(Task material):

________________

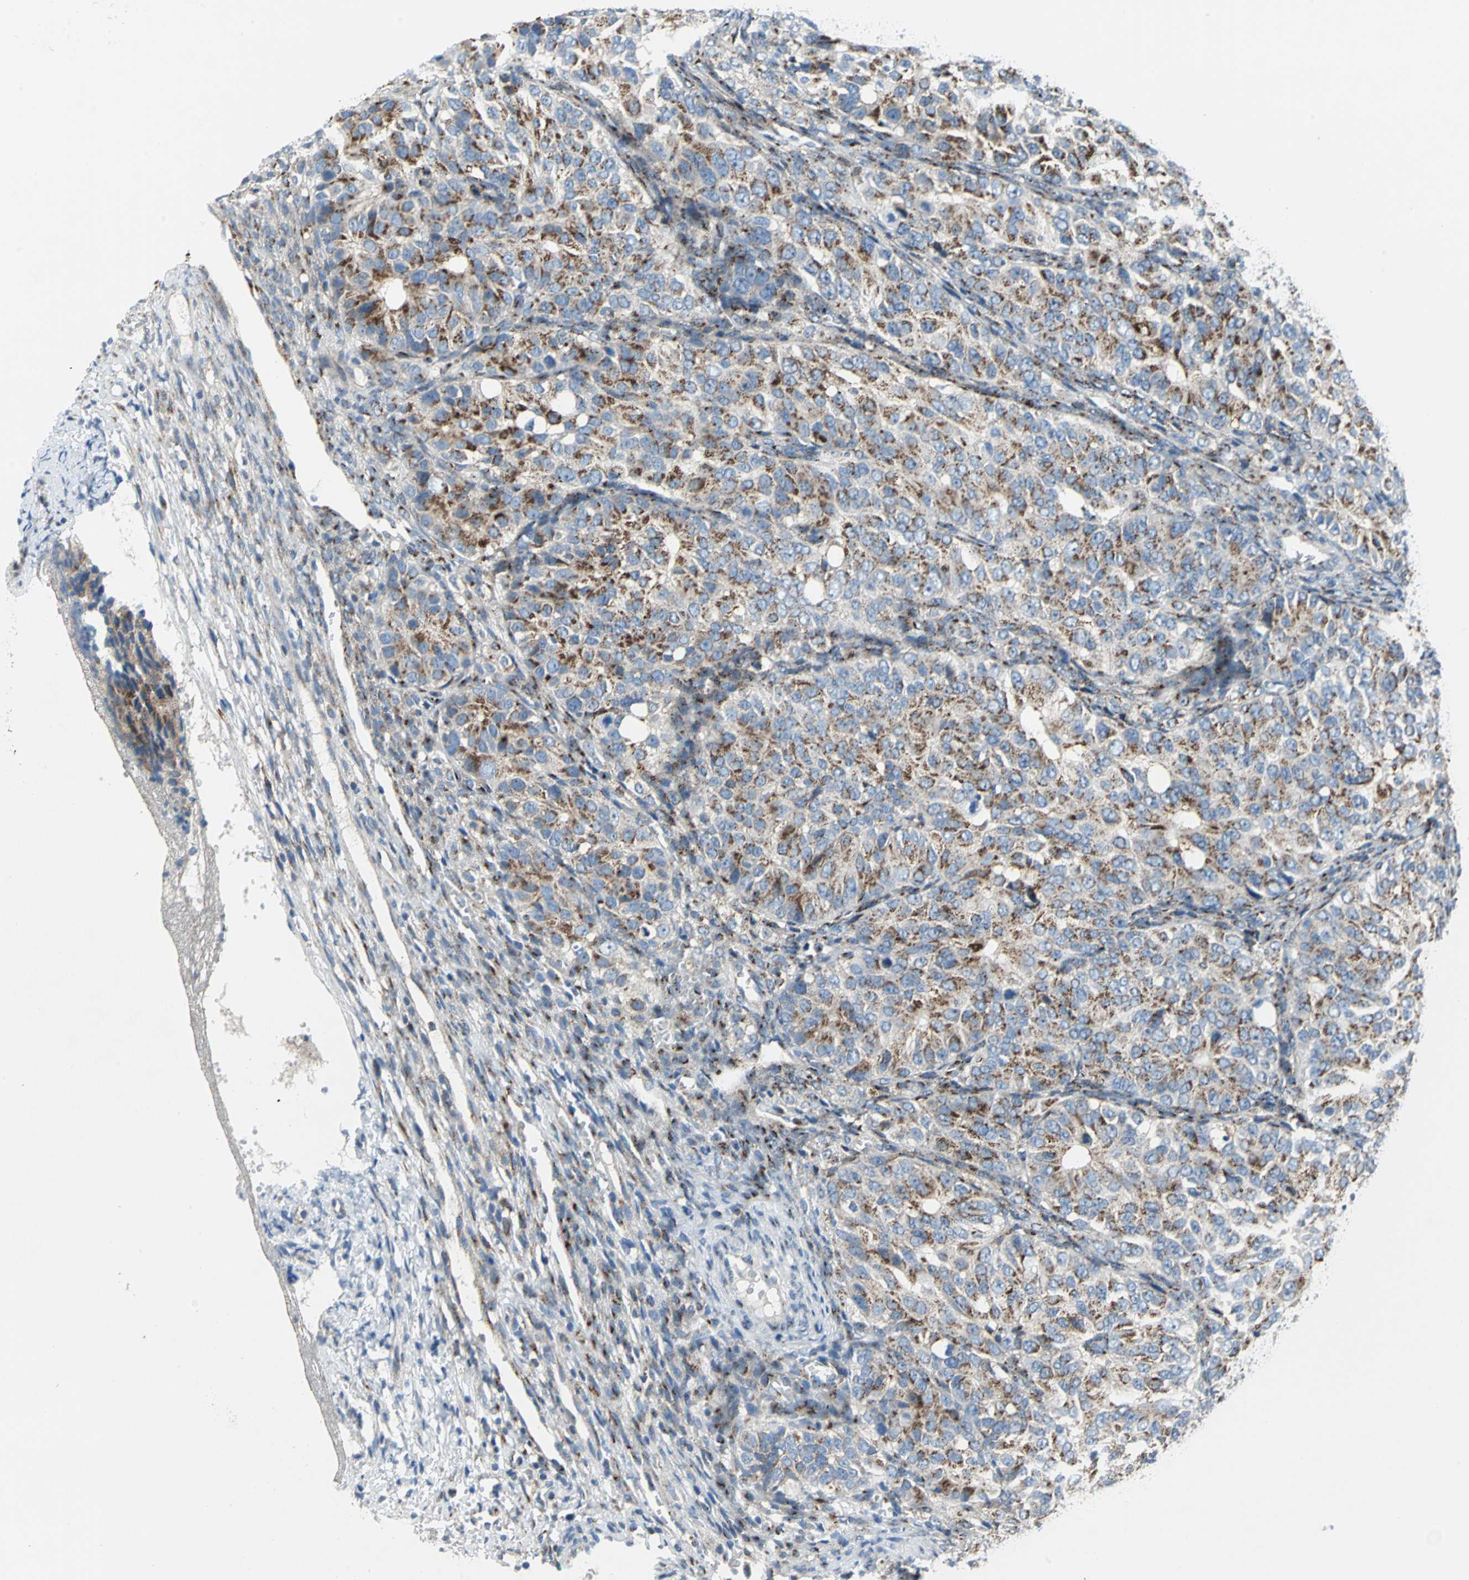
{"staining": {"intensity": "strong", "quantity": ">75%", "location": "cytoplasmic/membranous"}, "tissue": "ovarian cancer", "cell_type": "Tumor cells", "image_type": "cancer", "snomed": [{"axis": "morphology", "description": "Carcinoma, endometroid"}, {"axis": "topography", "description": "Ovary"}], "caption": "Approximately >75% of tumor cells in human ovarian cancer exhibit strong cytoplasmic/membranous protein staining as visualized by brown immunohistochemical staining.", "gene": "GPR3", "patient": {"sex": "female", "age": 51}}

________________

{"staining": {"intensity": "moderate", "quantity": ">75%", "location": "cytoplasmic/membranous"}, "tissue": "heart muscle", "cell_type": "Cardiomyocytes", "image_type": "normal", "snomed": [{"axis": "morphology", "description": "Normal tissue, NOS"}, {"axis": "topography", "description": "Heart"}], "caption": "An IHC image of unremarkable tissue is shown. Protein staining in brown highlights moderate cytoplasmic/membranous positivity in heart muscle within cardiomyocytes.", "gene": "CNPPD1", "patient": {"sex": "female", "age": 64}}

________________

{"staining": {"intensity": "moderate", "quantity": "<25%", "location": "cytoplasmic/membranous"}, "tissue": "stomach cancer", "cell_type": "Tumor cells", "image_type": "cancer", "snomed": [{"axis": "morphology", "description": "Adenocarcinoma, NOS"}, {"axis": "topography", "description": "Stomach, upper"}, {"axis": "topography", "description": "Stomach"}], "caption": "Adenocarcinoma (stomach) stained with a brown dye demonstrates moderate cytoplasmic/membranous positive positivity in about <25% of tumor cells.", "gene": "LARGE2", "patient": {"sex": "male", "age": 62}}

________________

(Problem to work on): State the count of lines in the preceding listing that include the string "tumor". No other words belong in the answer.

(Task result): 2